A study by then-OSU Prof. Kenneth Arisman of the College of Education showed that Ohio’s population had grown 13 percent between 1950 and 1956, but because of a lack of local educational opportunities, many of these new residents had no choice to move away from their hometowns to seek a college degree. Often, this limited their chances at getting a degree because of the cost of going to school away from home. Arisman’s report persuaded OSU’s Board of Trustees to set up branch campuses; the first two opened in 1957 at Marion and Newark. Two regional campuses soon followed, in Mansfield (1958) and in Lima (1961).

Marion campus construction

Marion campus construction

From the beginning, local support was involved. In Marion, for instance, the local Chamber of Commerce agreed to underwrite operations the first year while individual businesses and organizations provided more than $7,000 in scholarships. In Newark, classes were offered in the evenings in city schools, and scholarship money was raised locally.

Not only was local support involved in the founding of these campuses, but also in their growth. For instance, at Mansfield, local fund-raising along with state support led to the purchase of a 500-acre property in 1965; three years later, Lima purchased 565 acres for a campus, thanks to private donations and a statewide bond issue.

In 1972, the University built a special institute that would provide specialized and technical training for young people interested in careers in agriculture. Located in Wooster, home to the University’s Ohio Agricultural Research and Development Center, the OSU Agricultural Technical Institute has offered associate’s degrees in various agricultural fields ever since.

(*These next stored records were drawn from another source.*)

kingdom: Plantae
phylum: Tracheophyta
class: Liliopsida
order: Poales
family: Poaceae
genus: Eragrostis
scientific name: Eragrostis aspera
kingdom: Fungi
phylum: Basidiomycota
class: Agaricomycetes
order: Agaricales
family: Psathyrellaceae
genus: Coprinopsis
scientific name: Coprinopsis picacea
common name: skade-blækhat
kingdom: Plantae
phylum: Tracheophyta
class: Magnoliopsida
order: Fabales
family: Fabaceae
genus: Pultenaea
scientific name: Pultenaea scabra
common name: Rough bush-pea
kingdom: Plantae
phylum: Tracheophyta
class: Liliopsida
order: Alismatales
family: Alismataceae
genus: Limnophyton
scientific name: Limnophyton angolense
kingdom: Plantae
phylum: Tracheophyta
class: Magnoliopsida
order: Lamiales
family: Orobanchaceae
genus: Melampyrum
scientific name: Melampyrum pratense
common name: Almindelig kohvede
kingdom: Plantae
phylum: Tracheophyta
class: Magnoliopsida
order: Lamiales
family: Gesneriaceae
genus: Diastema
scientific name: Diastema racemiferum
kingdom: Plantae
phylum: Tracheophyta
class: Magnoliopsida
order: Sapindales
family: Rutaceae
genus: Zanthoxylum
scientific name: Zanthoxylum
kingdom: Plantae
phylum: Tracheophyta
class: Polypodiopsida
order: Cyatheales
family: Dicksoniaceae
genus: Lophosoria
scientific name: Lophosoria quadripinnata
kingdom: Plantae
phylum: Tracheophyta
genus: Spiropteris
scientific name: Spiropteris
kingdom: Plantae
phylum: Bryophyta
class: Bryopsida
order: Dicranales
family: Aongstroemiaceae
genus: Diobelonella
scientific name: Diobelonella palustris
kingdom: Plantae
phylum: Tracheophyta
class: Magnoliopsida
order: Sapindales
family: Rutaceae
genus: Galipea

Agricultural Technical Institute

Agricultural Technical Institute

From the beginning, many students attended regional campuses for two years, then transferred to the Columbus campus to finish their bachelor’s degrees. Now, however, the campuses in Lima, Mansfield, Marion and Newark offer a selection of undergraduate and graduate programs. From their humble beginnings of evening meetings in high school classrooms, the regional campuses now enroll more than 8,000 students, who can complete their degrees without ever leaving their home counties.